Recently, Saji Sam, a Partner in Oliver Wyman’s Energy Practice, discussed the disruptive opportunities of Industry 4.0 for GCC chemical producers, writing for local industry body the Gulf Petrochemicals & Chemicals Association (GPCA). For Oliver Wyman’s part, the strategy firm projects a $1.8 trillion increase in annual margin potential for global industry by 2030 through digital technologies. Sam, however, contends that the real value will not derive from digital itself, but what the technology enables.

“By providing real-time information about customer demand, production capacity, operational performance and product quality, among other things, it will allow “clock speed” algorithm-based decision making that will dramatically improve process efficiency in everything from pricing through production planning and supply-chain management to R&D,” Sam writes, highlighting the primary opportunities for process industries such as chemicals being in the areas of operations and services, at >50% of the potential margin impact by 2030.GCC chemicals production capacity, million tonsAs to operations and services, and further breaking down the areas into two major value levers in ‘smart maintenance’ & ‘equipment performance’, and ‘plant network optimisation’, the Oliver Wyman partner suggests that digital predictive maintenance – based on the full connectivity of an array of sensors which send operators live reports on critical plant conditions such as temperature and pressure – can bring ‘equipment maintenance to a different dimension.’ Here, advanced data processing can guide forecasting on potential breakdowns, required maintenance and the ordering of spare parts.

Further, Industry 4.0 technologies can enhance the operation of the equipment itself, providing real-time recommendations for production optimisation; improving efficiency, reliability, and overall operational costs. Sam forwards the example of Dow Chemical, which incorporated a bi-directional communication system in one of its facilities for digitally enhanced predictive maintenance, leading to a 66% reduction in downtime over a three year period and significant financial savings. The technology can also enhance efficiencies by networking across multiple manufacturing plants worldwide.
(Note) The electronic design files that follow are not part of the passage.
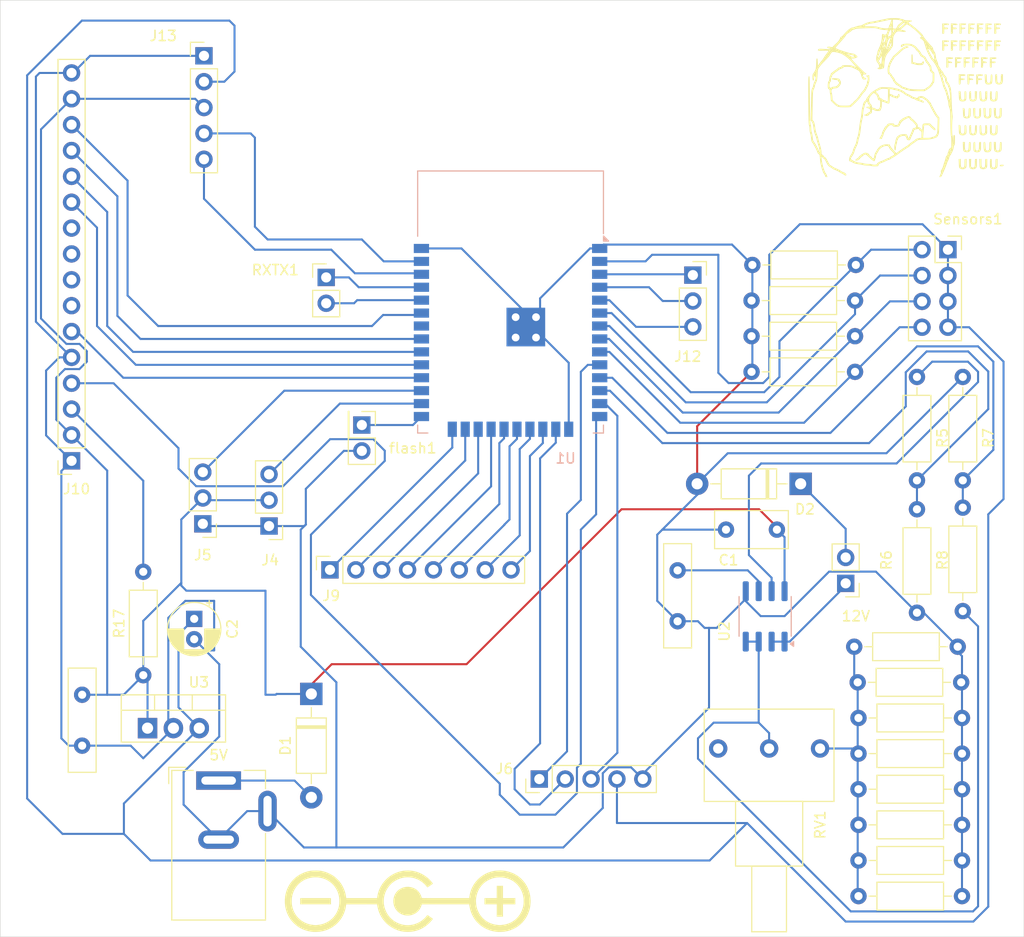
<source format=kicad_pcb>
(kicad_pcb
	(version 20240108)
	(generator "pcbnew")
	(generator_version "8.0")
	(general
		(thickness 1.6)
		(legacy_teardrops no)
	)
	(paper "A4")
	(title_block
		(title "Automaattiaurinkopaneeli")
		(date "2024-04-01")
		(rev "0.6")
		(company "OAMK")
	)
	(layers
		(0 "F.Cu" signal)
		(31 "B.Cu" signal)
		(32 "B.Adhes" user "B.Adhesive")
		(33 "F.Adhes" user "F.Adhesive")
		(34 "B.Paste" user)
		(35 "F.Paste" user)
		(36 "B.SilkS" user "B.Silkscreen")
		(37 "F.SilkS" user "F.Silkscreen")
		(38 "B.Mask" user)
		(39 "F.Mask" user)
		(40 "Dwgs.User" user "User.Drawings")
		(41 "Cmts.User" user "User.Comments")
		(42 "Eco1.User" user "User.Eco1")
		(43 "Eco2.User" user "User.Eco2")
		(44 "Edge.Cuts" user)
		(45 "Margin" user)
		(46 "B.CrtYd" user "B.Courtyard")
		(47 "F.CrtYd" user "F.Courtyard")
		(48 "B.Fab" user)
		(49 "F.Fab" user)
		(50 "User.1" user)
		(51 "User.2" user)
		(52 "User.3" user)
		(53 "User.4" user)
		(54 "User.5" user)
		(55 "User.6" user)
		(56 "User.7" user)
		(57 "User.8" user)
		(58 "User.9" user)
	)
	(setup
		(pad_to_mask_clearance 0)
		(allow_soldermask_bridges_in_footprints no)
		(pcbplotparams
			(layerselection 0x00010fc_ffffffff)
			(plot_on_all_layers_selection 0x0000000_00000000)
			(disableapertmacros no)
			(usegerberextensions no)
			(usegerberattributes yes)
			(usegerberadvancedattributes yes)
			(creategerberjobfile yes)
			(dashed_line_dash_ratio 12.000000)
			(dashed_line_gap_ratio 3.000000)
			(svgprecision 4)
			(plotframeref no)
			(viasonmask no)
			(mode 1)
			(useauxorigin no)
			(hpglpennumber 1)
			(hpglpenspeed 20)
			(hpglpendiameter 15.000000)
			(pdf_front_fp_property_popups yes)
			(pdf_back_fp_property_popups yes)
			(dxfpolygonmode yes)
			(dxfimperialunits yes)
			(dxfusepcbnewfont yes)
			(psnegative no)
			(psa4output no)
			(plotreference yes)
			(plotvalue yes)
			(plotfptext yes)
			(plotinvisibletext no)
			(sketchpadsonfab no)
			(subtractmaskfromsilk no)
			(outputformat 1)
			(mirror no)
			(drillshape 1)
			(scaleselection 1)
			(outputdirectory "")
		)
	)
	(net 0 "")
	(net 1 "Net-(D2-A)")
	(net 2 "Net-(D1-K)")
	(net 3 "Net-(U2-FILTER)")
	(net 4 "Net-(D1-A)")
	(net 5 "Net-(12V1-Pin_1)")
	(net 6 "Net-(12V1-Pin_2)")
	(net 7 "Net-(J13-Pin_2)")
	(net 8 "Net-(U1-IO0)")
	(net 9 "Net-(Sensors1-Pin_8)")
	(net 10 "Net-(Sensors1-Pin_6)")
	(net 11 "Net-(Sensors1-Pin_4)")
	(net 12 "Net-(Sensors1-Pin_2)")
	(net 13 "Net-(J4-Pin_3)")
	(net 14 "Net-(J5-Pin_3)")
	(net 15 "Net-(J6-Pin_3)")
	(net 16 "Net-(J6-Pin_1)")
	(net 17 "Net-(J6-Pin_2)")
	(net 18 "Net-(RXTX1-Pin_1)")
	(net 19 "Net-(J9-Pin_8)")
	(net 20 "Net-(J9-Pin_3)")
	(net 21 "Net-(J9-Pin_6)")
	(net 22 "Net-(J9-Pin_7)")
	(net 23 "Net-(J9-Pin_4)")
	(net 24 "unconnected-(J10-Pin_7-Pad7)")
	(net 25 "Net-(J10-Pin_14)")
	(net 26 "Net-(J10-Pin_13)")
	(net 27 "Net-(J10-Pin_11)")
	(net 28 "Net-(J10-Pin_12)")
	(net 29 "Net-(J10-Pin_6)")
	(net 30 "unconnected-(J10-Pin_9-Pad9)")
	(net 31 "unconnected-(J10-Pin_8-Pad8)")
	(net 32 "unconnected-(J10-Pin_10-Pad10)")
	(net 33 "Net-(J10-Pin_3)")
	(net 34 "Net-(J10-Pin_4)")
	(net 35 "Net-(U1-IO27)")
	(net 36 "Net-(U2-VIOUT)")
	(net 37 "Net-(U1-IO26)")
	(net 38 "Net-(R8-Pad1)")
	(net 39 "Net-(R10-Pad2)")
	(net 40 "unconnected-(RV1-Pad1)")
	(net 41 "unconnected-(U1-NC-Pad32)")
	(net 42 "Net-(RXTX1-Pin_2)")
	(net 43 "Net-(J12-Pin_1)")
	(net 44 "Net-(J12-Pin_2)")
	(net 45 "Net-(J12-Pin_3)")
	(net 46 "Net-(J9-Pin_1)")
	(net 47 "Net-(J9-Pin_2)")
	(net 48 "Net-(J9-Pin_5)")
	(net 49 "Net-(J13-Pin_4)")
	(net 50 "Net-(J13-Pin_5)")
	(footprint "Resistor_THT:R_Axial_DIN0207_L6.3mm_D2.5mm_P10.16mm_Horizontal" (layer "F.Cu") (at 197 68.16 90))
	(footprint "Resistor_THT:R_Axial_DIN0207_L6.3mm_D2.5mm_P10.16mm_Horizontal" (layer "F.Cu") (at 191 47 180))
	(footprint "Connector_PinHeader_2.54mm:PinHeader_1x03_P2.54mm_Vertical" (layer "F.Cu") (at 126.89 72.43 180))
	(footprint "Package_TO_SOT_THT:TO-220-3_Vertical" (layer "F.Cu") (at 121.46 92.5))
	(footprint "Connector_PinHeader_2.54mm:PinHeader_1x05_P2.54mm_Vertical" (layer "F.Cu") (at 127 26.46))
	(footprint "generic:fuuuuuuuuuuuuuuuuuuuuuuuuuuuuuuuuuuuuuuuuuuuuuuuuuuuuuuuuuuuuuuuuuuuuuuuuuuuuuuuuuuuuuuuuuuuuu" (layer "F.Cu") (at 195.5 30.5))
	(footprint "Connector_PinSocket_2.54mm:PinSocket_1x08_P2.54mm_Vertical" (layer "F.Cu") (at 139.37 76.95 90))
	(footprint "Connector_PinHeader_2.54mm:PinHeader_2x01_P2.54mm_Vertical" (layer "F.Cu") (at 142.5 62.725 -90))
	(footprint "Connector_PinHeader_2.54mm:PinHeader_1x05_P2.54mm_Vertical" (layer "F.Cu") (at 159.925 97.5 90))
	(footprint "Connector_BarrelJack:BarrelJack_Wuerth_6941xx301002" (layer "F.Cu") (at 128.44 97.65))
	(footprint "Resistor_THT:R_Axial_DIN0207_L6.3mm_D2.5mm_P10.16mm_Horizontal" (layer "F.Cu") (at 201.42 91.5 180))
	(footprint "Capacitor_THT:C_Disc_D10.0mm_W2.5mm_P5.00mm" (layer "F.Cu") (at 115.04 89.22 -90))
	(footprint "Resistor_THT:R_Axial_DIN0207_L6.3mm_D2.5mm_P10.16mm_Horizontal"
		(layer "F.Cu")
		(uuid "6c7bd44d-ba25-4318-b967-29b2cdb28938")
		(at 201.5 68.16 90)
		(descr "Resistor, Axial_DIN0207 series, Axial, Horizontal, pin pitch=10.16mm, 0.25W = 1/4W, length*diameter=6.3*2.5mm^2, http://cdn-reichelt.de/documents/datenblatt/B400/1_4W%23YAG.pdf")
		(tags "Resistor Axial_DIN0207 series Axial Horizontal pin pitch 10.16mm 0.25W = 1/4W length 6.3mm diameter 2.5mm")
		(property "Reference" "R7"
			(at 4.16 2.5 -90)
... [270042 chars truncated]
</source>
In respect to ‘idea-to-product’ and ‘sales-to-delivery’ areas of potential for the sector, digital solutions could allow for the simulation of new plants prior to commissioning to enhance eventual implementation, while adopting big data and 3D printing for research & development activities could help reduce the risk through greater predictive modelling. For sales-to-delivery, demand forecasting and pricing can be improved through real-time data collation, while the Internet of Things and integrated data flows can allow for automated warehousing and better inventory management.

Sam writes in conclusion; “As the next generation of production technology is starting to unfold, big data analytics, virtual environments, simulation software, broad connectivity, collaborative robots, machine-to-machine communication and new manufacturing techniques such as 3D printing are creating new opportunities for the chemical industry… Chemical companies in the Arabian Gulf are (now) beginning to embrace digital, realising that Industry 4.0 is a must to stay competitive in the global market.”